Answer these questions using the article on energy system modeling below:
(a) On what date was the article published?
(b) By approximately what percentage would costs rise in the system with the least life cycle GHG emissions?
(c) What kind of emissions do energy system optimization models usually consider?

_Given passage_:
----
Current affiliation: Karlsruhe Institute of Technology, Institute for Industrial Production—Chair of Energy Economics, 76187 Karlsruhe, Germany.
Energies 2021, 14(5), 1301; https://doi.org/10.3390/en14051301
Submission received: 31 December 2020 / Revised: 16 February 2021 / Accepted: 19 February 2021 / Published: 27 February 2021
(This article belongs to the Special Issue Life Cycle Assessment of Sustainable Energy System)

Abstract

:
We integrate life cycle indicators for various technologies of an energy system model with high spatiotemporal detail and a focus on Europe and North Africa. Using multi-objective optimization, we calculate a pareto front that allows us to assess the trade-offs between system costs and life cycle greenhouse gas (GHG) emissions of future power systems. Furthermore, we perform environmental ex-post assessments of selected solutions using a broad set of life cycle impact categories. In a system with the least life cycle GHG emissions, the costs would increase by ~63%, thereby reducing life cycle GHG emissions by ~82% compared to the cost-optimal solution. Power systems mitigating a substantial part of life cycle GHG emissions with small increases in system costs show a trend towards a deployment of wind onshore, electricity grid and a decline in photovoltaic plants and Li-ion storage. Further reductions are achieved by the deployment of concentrated solar power, wind offshore and nuclear power but lead to considerably higher costs compared to the cost-optimal solution. Power systems that mitigate life cycle GHG emissions also perform better for most impact categories but have higher ionizing radiation, water use and increased fossil fuel demand driven by nuclear power. This study shows that it is crucial to consider upstream GHG emissions in future assessments, as they represent an inheritable part of total emissions in ambitious energy scenarios that, so far, mainly aim to reduce direct CO2 emissions.

1. Introduction

As the power sector offers the greatest cost-effective potential for emission reductions compared with other sectors, such as heat and transport, cost-optimized strategies to limit global warming to below 2 °C typically have close to zero emissions in the power sector by the middle of the century [1]. However, energy system optimization models (ESOMs) usually only consider direct, on-site CO2 emissions when assessing the cost-optimized design of infrastructure components of future electricity supply (e.g., power plants, storage facilities, and grids).
----
_Record set_:
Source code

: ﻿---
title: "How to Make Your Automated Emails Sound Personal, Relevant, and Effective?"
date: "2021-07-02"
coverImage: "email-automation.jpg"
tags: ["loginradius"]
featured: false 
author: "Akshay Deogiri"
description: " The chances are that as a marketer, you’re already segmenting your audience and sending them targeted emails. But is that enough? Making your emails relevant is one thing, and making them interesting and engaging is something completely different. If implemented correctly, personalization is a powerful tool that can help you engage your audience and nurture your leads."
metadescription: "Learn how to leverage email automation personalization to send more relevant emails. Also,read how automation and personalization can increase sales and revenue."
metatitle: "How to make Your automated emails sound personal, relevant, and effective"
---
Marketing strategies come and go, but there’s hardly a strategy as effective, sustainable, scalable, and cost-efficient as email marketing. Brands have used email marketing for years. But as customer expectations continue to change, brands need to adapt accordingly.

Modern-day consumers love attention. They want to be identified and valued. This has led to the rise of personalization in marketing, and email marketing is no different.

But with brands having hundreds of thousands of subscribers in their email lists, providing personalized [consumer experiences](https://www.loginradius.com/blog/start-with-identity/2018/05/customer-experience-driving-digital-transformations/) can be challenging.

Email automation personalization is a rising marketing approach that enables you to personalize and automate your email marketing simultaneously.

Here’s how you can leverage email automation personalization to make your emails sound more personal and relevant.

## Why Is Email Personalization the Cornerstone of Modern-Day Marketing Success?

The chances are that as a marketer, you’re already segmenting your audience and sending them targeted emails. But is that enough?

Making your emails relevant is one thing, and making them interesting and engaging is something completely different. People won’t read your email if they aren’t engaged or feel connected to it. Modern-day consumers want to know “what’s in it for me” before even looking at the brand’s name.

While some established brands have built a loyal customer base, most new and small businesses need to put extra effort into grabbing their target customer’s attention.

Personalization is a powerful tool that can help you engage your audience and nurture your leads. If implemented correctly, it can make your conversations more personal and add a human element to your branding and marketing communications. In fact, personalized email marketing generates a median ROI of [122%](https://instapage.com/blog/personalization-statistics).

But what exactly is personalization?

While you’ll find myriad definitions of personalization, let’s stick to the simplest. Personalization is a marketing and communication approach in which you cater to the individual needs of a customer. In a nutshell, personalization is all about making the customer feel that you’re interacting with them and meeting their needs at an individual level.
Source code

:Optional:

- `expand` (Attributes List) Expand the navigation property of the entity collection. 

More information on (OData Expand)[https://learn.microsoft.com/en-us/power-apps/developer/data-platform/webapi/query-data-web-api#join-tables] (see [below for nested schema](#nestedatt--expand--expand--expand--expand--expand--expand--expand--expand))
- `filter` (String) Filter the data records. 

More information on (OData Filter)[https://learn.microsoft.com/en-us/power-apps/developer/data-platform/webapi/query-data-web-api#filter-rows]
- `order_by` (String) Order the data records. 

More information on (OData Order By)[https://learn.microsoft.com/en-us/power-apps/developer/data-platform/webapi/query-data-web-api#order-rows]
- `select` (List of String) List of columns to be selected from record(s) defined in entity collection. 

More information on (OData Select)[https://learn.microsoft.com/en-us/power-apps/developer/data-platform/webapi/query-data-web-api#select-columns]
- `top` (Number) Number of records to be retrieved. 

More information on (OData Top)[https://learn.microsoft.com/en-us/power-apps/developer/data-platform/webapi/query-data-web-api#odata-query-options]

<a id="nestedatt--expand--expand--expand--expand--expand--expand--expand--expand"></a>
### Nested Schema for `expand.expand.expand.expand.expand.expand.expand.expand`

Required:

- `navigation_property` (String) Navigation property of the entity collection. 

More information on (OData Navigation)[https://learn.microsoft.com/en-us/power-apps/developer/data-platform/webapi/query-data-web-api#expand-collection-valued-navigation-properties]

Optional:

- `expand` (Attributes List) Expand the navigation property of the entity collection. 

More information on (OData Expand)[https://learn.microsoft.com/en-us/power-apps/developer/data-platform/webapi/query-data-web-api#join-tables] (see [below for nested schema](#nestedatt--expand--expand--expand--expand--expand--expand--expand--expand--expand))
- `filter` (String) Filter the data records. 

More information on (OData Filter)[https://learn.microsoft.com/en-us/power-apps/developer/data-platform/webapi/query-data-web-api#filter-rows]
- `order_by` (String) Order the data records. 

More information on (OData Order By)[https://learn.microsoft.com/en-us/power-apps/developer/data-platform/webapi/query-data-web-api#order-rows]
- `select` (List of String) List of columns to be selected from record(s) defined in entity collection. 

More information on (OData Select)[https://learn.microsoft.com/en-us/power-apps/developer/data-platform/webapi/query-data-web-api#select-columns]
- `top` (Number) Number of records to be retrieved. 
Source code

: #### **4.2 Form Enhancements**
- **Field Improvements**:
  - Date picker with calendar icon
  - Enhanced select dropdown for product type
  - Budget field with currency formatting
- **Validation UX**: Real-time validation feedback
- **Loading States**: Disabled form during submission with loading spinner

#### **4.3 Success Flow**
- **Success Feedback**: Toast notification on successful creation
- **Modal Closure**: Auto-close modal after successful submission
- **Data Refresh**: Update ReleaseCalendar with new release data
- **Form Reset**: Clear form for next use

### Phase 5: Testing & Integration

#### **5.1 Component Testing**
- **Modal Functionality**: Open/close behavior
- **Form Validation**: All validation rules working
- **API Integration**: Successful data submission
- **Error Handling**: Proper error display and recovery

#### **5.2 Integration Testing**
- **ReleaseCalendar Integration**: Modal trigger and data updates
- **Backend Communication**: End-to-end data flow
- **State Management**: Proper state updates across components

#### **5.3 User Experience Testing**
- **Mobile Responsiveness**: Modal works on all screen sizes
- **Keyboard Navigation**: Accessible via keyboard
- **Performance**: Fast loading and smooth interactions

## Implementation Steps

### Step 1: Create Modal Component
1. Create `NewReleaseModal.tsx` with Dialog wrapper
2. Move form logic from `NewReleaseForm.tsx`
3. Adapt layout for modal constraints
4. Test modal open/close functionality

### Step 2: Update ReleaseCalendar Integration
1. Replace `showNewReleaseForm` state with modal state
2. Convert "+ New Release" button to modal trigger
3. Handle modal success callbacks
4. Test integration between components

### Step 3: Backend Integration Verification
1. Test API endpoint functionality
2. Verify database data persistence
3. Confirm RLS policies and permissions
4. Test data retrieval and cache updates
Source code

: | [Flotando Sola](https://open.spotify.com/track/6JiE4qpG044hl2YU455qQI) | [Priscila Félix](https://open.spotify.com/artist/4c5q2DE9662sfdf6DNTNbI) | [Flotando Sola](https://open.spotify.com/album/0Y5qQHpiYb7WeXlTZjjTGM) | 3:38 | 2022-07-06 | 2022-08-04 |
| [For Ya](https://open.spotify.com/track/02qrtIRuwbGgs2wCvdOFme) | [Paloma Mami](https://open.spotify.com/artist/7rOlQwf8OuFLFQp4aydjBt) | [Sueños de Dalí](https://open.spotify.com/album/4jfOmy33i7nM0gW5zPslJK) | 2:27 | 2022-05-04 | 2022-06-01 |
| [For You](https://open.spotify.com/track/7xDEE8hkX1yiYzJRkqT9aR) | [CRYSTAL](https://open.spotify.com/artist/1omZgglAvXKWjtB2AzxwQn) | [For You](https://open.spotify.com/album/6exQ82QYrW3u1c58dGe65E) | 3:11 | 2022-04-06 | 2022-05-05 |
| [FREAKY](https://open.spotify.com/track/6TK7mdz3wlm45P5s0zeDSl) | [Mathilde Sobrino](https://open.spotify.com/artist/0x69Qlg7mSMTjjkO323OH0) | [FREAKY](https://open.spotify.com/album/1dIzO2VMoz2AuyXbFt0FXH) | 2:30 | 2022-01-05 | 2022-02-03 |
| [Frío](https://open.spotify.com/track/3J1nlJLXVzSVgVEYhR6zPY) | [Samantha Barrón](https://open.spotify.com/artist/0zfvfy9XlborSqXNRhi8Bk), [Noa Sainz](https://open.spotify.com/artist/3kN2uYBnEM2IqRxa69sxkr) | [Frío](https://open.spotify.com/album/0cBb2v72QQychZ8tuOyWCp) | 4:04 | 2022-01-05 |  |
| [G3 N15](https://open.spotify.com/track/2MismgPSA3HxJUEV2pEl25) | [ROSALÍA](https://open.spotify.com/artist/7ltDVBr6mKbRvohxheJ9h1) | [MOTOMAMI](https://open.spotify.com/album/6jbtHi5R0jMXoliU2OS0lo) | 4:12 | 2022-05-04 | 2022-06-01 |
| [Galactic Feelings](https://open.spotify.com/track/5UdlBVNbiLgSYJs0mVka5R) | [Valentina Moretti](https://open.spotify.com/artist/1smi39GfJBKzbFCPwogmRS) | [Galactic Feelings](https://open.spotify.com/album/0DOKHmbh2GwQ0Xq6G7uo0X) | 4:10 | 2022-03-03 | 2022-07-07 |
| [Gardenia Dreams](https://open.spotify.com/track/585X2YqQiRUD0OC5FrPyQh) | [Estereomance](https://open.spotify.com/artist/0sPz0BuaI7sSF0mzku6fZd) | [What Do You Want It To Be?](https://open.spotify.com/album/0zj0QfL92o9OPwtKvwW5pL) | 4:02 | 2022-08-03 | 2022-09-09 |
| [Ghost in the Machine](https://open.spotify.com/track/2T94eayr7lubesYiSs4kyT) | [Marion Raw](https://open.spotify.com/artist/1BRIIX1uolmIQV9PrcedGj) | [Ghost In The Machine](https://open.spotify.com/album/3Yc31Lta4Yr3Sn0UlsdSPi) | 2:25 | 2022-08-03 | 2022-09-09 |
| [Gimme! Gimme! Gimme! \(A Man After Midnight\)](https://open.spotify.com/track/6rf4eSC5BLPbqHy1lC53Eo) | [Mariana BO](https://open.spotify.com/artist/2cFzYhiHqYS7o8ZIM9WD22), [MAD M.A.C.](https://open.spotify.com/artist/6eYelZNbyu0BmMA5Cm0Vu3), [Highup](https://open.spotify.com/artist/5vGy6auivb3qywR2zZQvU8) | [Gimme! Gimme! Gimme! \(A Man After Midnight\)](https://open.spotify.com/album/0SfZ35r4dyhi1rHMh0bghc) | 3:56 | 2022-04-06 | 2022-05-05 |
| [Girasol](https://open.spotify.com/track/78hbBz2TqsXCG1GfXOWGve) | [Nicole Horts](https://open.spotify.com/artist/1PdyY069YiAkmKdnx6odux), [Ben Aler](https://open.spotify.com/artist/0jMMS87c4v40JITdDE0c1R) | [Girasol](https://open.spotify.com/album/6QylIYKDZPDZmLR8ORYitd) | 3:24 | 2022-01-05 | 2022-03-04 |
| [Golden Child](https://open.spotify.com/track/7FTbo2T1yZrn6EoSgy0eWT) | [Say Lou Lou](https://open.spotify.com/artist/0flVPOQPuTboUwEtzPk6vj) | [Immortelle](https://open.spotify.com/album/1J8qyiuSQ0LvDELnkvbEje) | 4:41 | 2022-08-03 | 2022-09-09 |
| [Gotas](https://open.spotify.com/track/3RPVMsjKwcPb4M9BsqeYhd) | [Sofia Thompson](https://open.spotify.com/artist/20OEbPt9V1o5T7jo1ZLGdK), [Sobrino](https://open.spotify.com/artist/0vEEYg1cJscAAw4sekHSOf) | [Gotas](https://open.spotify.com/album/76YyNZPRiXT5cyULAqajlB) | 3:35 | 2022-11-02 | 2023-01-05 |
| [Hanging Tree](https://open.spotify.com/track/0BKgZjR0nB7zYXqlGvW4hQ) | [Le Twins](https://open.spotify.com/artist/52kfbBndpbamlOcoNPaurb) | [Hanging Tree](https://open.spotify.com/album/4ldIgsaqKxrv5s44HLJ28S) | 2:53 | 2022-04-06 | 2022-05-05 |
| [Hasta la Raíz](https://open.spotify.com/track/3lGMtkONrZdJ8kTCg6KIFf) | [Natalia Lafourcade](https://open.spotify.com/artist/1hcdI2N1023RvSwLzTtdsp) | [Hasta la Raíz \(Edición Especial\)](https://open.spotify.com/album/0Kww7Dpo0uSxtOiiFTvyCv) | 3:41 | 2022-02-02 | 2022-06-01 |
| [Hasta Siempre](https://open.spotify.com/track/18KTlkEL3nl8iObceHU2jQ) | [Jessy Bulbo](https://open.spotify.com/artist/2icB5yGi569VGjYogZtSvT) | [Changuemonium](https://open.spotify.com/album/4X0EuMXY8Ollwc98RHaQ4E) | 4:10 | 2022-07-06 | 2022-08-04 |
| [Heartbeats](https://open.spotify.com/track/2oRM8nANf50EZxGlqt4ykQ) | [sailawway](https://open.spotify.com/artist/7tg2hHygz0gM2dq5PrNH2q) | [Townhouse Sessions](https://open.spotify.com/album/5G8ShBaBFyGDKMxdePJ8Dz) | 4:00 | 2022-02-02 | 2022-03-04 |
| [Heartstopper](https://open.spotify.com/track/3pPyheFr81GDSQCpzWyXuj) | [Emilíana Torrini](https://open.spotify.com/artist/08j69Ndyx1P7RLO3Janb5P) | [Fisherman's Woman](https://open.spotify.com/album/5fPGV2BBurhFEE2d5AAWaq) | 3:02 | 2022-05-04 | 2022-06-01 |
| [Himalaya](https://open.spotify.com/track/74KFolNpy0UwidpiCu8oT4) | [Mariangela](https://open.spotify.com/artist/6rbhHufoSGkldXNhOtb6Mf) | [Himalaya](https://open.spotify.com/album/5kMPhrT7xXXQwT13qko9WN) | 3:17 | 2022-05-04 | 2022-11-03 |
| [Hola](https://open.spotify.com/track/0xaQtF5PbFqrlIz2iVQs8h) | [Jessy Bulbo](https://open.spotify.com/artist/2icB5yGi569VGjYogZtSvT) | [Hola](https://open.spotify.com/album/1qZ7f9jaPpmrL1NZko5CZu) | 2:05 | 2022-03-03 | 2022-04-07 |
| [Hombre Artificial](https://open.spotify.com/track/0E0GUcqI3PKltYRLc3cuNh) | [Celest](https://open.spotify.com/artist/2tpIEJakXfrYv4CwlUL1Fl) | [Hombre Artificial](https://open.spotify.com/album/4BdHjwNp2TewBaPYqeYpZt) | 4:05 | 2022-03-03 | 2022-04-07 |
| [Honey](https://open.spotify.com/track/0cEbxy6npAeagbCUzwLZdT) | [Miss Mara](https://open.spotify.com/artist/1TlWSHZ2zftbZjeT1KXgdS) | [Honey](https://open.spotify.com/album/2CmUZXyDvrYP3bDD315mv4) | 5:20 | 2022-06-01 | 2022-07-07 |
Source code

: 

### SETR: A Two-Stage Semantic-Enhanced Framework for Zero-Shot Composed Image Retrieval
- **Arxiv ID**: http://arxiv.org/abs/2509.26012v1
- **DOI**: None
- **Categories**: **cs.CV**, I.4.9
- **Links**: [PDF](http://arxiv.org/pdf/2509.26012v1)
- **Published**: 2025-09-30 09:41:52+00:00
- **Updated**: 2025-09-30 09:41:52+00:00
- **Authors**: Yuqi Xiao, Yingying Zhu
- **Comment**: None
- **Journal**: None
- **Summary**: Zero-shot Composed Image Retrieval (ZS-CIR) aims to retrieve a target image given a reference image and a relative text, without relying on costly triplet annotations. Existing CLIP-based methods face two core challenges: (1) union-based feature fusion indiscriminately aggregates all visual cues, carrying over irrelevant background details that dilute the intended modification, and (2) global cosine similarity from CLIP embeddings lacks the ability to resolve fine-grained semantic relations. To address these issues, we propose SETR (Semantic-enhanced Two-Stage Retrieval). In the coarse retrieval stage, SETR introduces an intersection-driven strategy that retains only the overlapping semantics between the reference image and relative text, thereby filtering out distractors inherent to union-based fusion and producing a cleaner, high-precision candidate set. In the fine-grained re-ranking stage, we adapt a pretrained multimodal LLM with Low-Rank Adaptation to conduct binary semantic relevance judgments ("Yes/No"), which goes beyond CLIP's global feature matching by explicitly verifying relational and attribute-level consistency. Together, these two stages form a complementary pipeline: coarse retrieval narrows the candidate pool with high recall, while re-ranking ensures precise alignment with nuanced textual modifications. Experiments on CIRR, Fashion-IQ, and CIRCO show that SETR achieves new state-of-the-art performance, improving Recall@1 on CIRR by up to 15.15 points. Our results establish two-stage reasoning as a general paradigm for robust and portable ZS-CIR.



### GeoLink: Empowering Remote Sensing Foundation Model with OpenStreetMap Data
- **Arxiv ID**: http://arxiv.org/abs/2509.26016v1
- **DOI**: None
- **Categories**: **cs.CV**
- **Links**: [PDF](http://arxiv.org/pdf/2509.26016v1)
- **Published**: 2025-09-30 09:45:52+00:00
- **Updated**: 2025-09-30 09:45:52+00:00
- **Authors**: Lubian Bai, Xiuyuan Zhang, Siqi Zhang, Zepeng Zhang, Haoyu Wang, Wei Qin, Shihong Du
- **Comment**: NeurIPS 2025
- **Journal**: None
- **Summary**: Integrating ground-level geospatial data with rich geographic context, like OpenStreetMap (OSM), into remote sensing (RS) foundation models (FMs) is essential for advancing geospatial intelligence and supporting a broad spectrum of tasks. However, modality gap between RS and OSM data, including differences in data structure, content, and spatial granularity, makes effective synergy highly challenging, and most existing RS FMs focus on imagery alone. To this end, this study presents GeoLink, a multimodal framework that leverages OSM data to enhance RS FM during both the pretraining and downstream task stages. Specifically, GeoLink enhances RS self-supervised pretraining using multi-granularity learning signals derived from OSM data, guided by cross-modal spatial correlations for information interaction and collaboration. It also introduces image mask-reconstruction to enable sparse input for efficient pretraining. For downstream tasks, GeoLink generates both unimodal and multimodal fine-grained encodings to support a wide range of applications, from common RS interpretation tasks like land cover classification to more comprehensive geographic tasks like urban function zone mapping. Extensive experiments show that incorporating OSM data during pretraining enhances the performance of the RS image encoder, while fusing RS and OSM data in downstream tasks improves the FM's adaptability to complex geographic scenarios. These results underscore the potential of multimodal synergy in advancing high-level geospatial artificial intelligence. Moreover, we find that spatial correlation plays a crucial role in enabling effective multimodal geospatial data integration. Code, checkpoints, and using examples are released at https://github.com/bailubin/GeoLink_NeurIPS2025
----
_Solved exercise_:
(a) 27 February 2021
(b) Approximately 63%
(c) Direct, on-site CO2 emissions